Collected data:
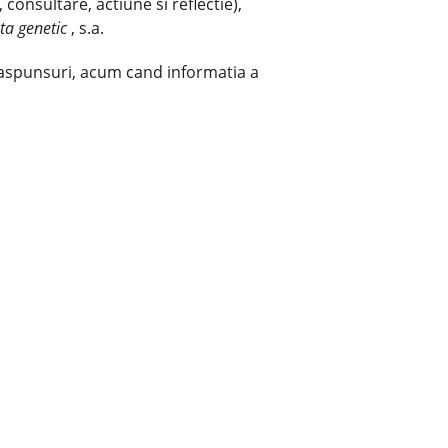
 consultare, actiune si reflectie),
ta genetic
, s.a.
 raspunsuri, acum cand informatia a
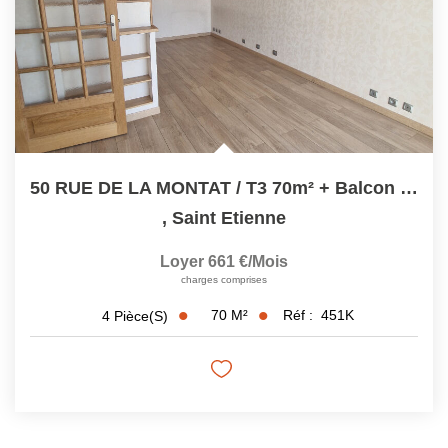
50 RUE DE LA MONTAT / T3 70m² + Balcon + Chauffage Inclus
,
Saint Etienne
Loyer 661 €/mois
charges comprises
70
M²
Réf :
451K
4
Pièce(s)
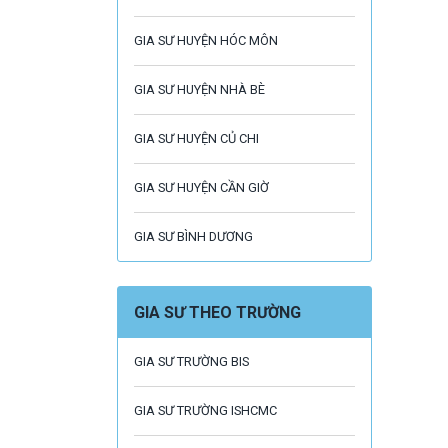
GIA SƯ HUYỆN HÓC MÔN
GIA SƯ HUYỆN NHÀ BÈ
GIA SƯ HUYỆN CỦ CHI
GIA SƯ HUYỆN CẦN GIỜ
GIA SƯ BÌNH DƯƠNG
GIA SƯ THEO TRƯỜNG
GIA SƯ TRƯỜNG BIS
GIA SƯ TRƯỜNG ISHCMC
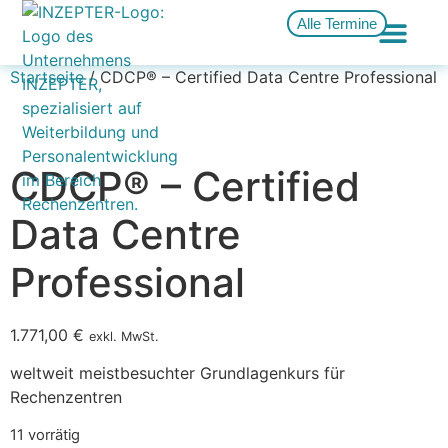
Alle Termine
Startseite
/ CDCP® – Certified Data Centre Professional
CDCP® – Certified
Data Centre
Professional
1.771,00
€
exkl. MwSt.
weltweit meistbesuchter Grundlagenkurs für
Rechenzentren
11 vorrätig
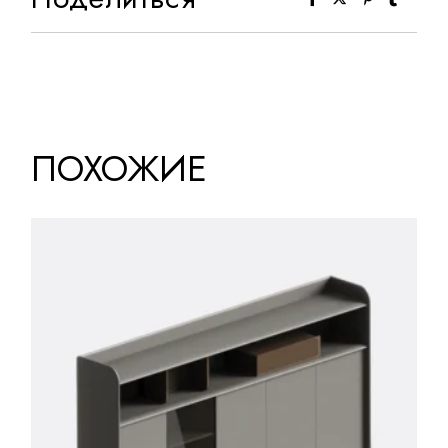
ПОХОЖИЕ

## TASK GOAL
An exact copy of every entry, minus the pictures, is what you should return.

## FINAL ANSWER
 consultare, actiune si reflectie),
ta genetic
, s.a.
 raspunsuri, acum cand informatia a
50 RUE DE LA MONTAT / T3 70m² + Balcon + Chauffage Inclus
,
Saint Etienne
Loyer 661 €/mois
charges comprises
70
M²
Réf :
451K
4
Pièce(s)
GIA SƯ HUYỆN HÓC MÔN
GIA SƯ HUYỆN NHÀ BÈ
GIA SƯ HUYỆN CỦ CHI
GIA SƯ HUYỆN CẦN GIỜ
GIA SƯ BÌNH DƯƠNG
GIA SƯ THEO TRƯỜNG
GIA SƯ TRƯỜNG BIS
GIA SƯ TRƯỜNG ISHCMC
Alle Termine
Startseite
/ CDCP® – Certified Data Centre Professional
CDCP® – Certified
Data Centre
Professional
1.771,00
€
exkl. MwSt.
weltweit meistbesuchter Grundlagenkurs für
Rechenzentren
11 vorrätig
ПОХОЖИЕ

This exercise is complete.